Very poor diversification

The 24 months correlation between Salesforce and Agilent is 0.83. Overlapping area represents the amount of risk that can be diversified away by holding Salesforce and Agilent Technologies in the same portfolio assuming nothing else is changed. The correlation between historical prices or returns on Agilent Technologies and Salesforce is a relative statistical measure of the degree to which these equity instruments tend to move together. The correlation coefficient measures the extent to which returns on Salesforce are associated (or correlated) with Agilent Technologies. Values of the correlation coefficient range from -1 to +1, where. The correlation of zero (0) is possible when the price movement of Agilent Technologies has no effect on the direction of Salesforce i.e., Salesforce and Agilent Technologies go up and down completely randomly.
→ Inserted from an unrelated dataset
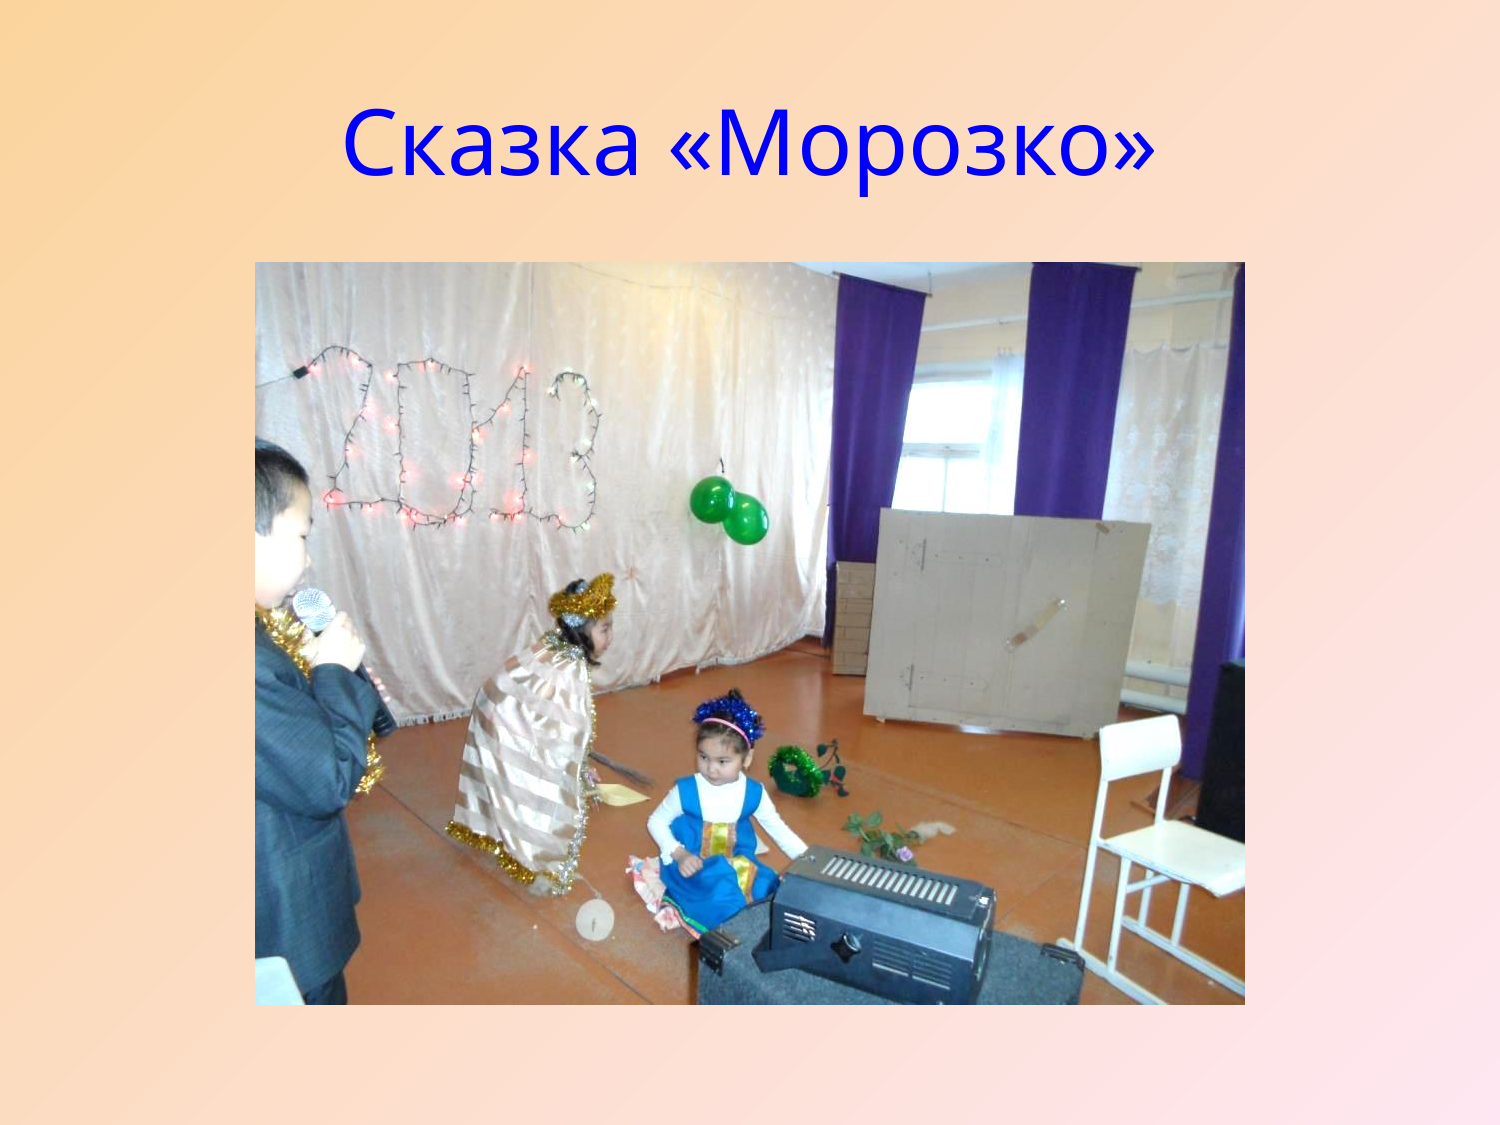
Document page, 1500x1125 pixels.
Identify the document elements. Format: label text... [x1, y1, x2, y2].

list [254, 262, 1246, 1006]
title Сказка «Морозко» [75, 45, 1425, 233]
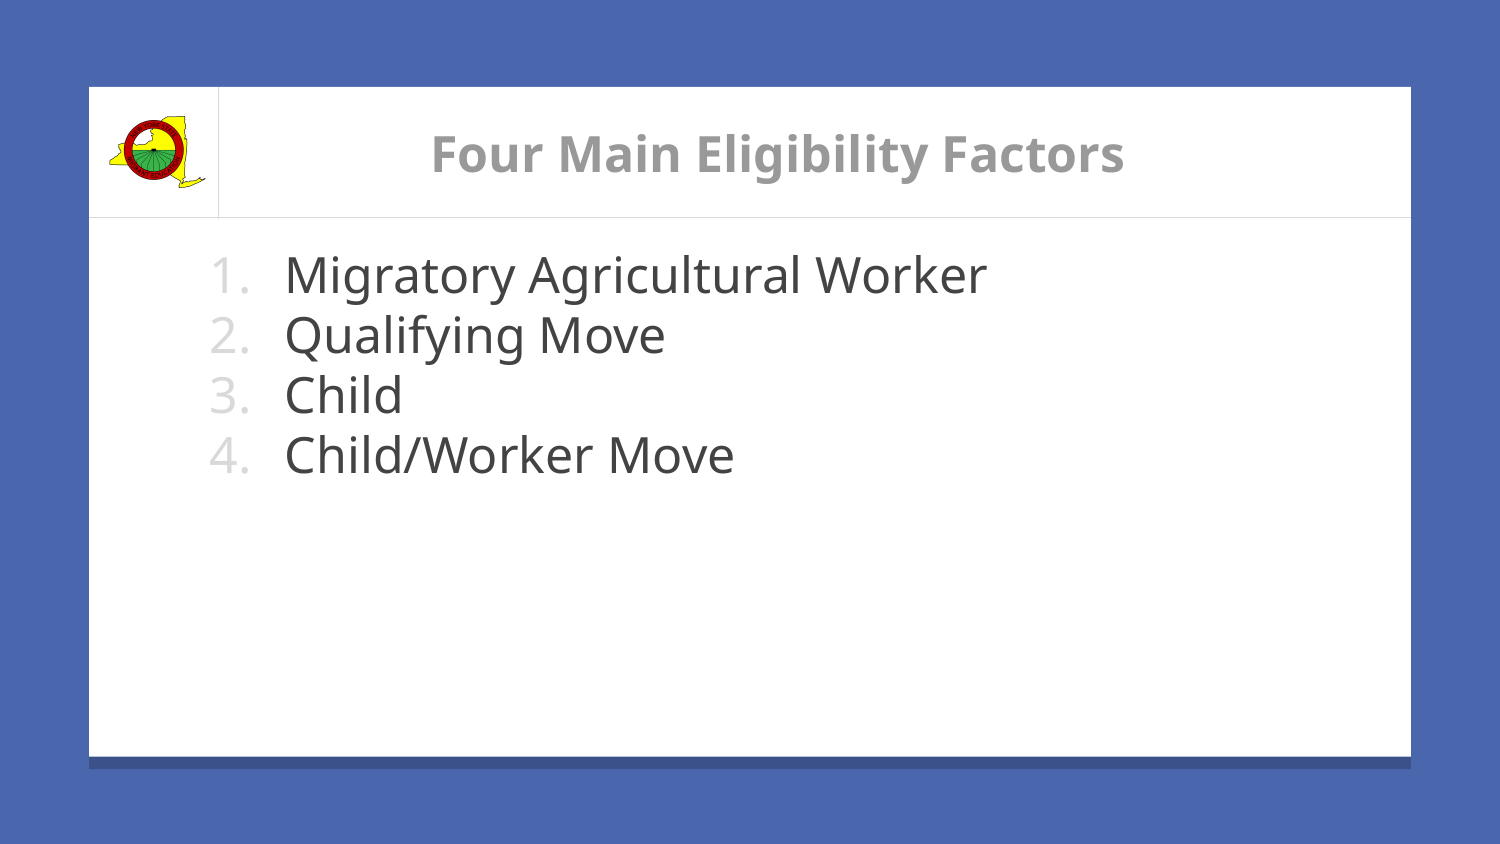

Pair Corralation between Salesforce and Agilent Technologies

Considering the 90-day investment horizon Salesforce is expected to generate 1.39 times more return on investment than Agilent Technologies. However, Salesforce is 1.39 times more volatile than Agilent Technologies. It trades about 0.06 of its potential returns per unit of risk. Agilent Technologies is currently generating about 0.08 per unit of risk. If you would invest  15,748  in Salesforce on August 30, 2021 and sell it today you would earn a total of  12,673  from holding Salesforce or generate 80.47% return on investment over 90 days.
Time Period24 Months [change]
DirectionMoves Together 
StrengthStrong
Accuracy99.8%
ValuesDaily Returns

Salesforce  vs.  Agilent Technologies

 Performance (%) 
      Timeline 
Salesforce 
Salesforce Performance
4 of 100
Compared to the overall equity markets, risk-adjusted returns on investments in Salesforce are ranked lower than 4 (%) of all global equities and portfolios over the last 90 days. Even with relatively abnormal basic indicators, Salesforce may actually be approaching a critical reversion point that can send shares even higher in December 2021.

Salesforce Price Channel

Agilent Technologies 
Agilent Performance
5 of 100
Compared to the overall equity markets, risk-adjusted returns on investments in Agilent Technologies are ranked lower than 5 (%) of all global equities and portfolios over the last 90 days. Despite somewhat sluggish basic indicators, Agilent Technologies may actually be approaching a critical reversion point that can send shares even higher in December 2021.

Agilent Price Channel

Salesforce and Agilent Technologies Volatility Contrast

 Predicted Return Density 
      Returns 

Pair Trading with Salesforce and Agilent Technologies

The main advantage of trading using opposite Salesforce and Agilent Technologies positions is that it hedges away some unsystematic risk. Because of two separate transactions, even if Salesforce position performs unexpectedly, Agilent Technologies can make up some of the losses. Pair trading also minimizes risk from directional movements in the market. For example, if an entire industry or sector drops because of unexpected headlines, the short position in Agilent Technologies will offset losses from the drop in Agilent Technologies' long position.
The idea behind Salesforce and Agilent Technologies pairs trading is to make the combined position market-neutral, meaning the overall market's direction will not affect its win or loss (or potential downside or upside). This can be achieved by designing a pairs trade with two highly correlated stocks or equities that operate in a similar space or sector, making it possible to obtain profits through simple and relatively low-risk investment.
Check out your portfolio center. Note that this page's information should be used as a complementary analysis to find the right mix of equity instruments to add to your existing portfolios or create a brand new portfolio. You can also try Portfolio Rebalancing module to analyze risk-adjusted returns against different time horizons to find asset-allocation targets.